*** DATA RECORDS Section Begins ***

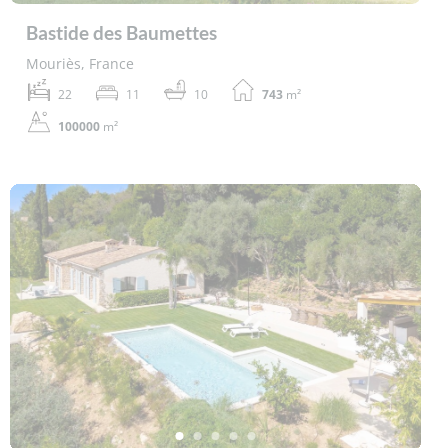
Bastide des Baumettes
Mouriès, France
22
11
10
743
m²
100000
m²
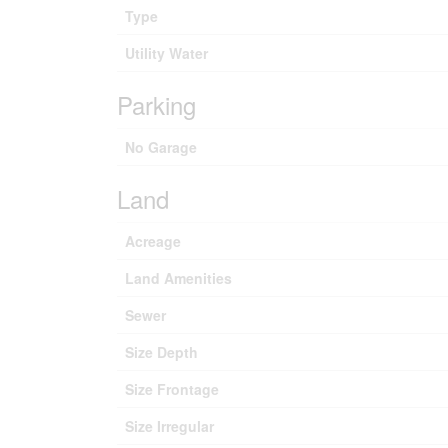
Type
Utility Water
Parking
No Garage
Land
Acreage
Land Amenities
Sewer
Size Depth
Size Frontage
Size Irregular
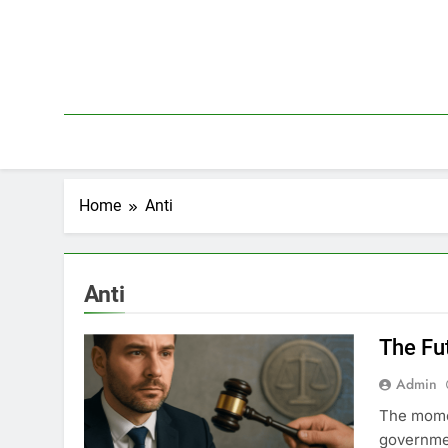
Skip
to
content
Home
Anti
Anti
The Fu
Admin
The momen
governmen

*** DATA RECORDS Section Ends ***

#### WHAT YOU NEED TO DO
If a line of the records includes the string "Size", copy it out.

#### SOLVED EXERCISE
Size Depth
Size Frontage
Size Irregular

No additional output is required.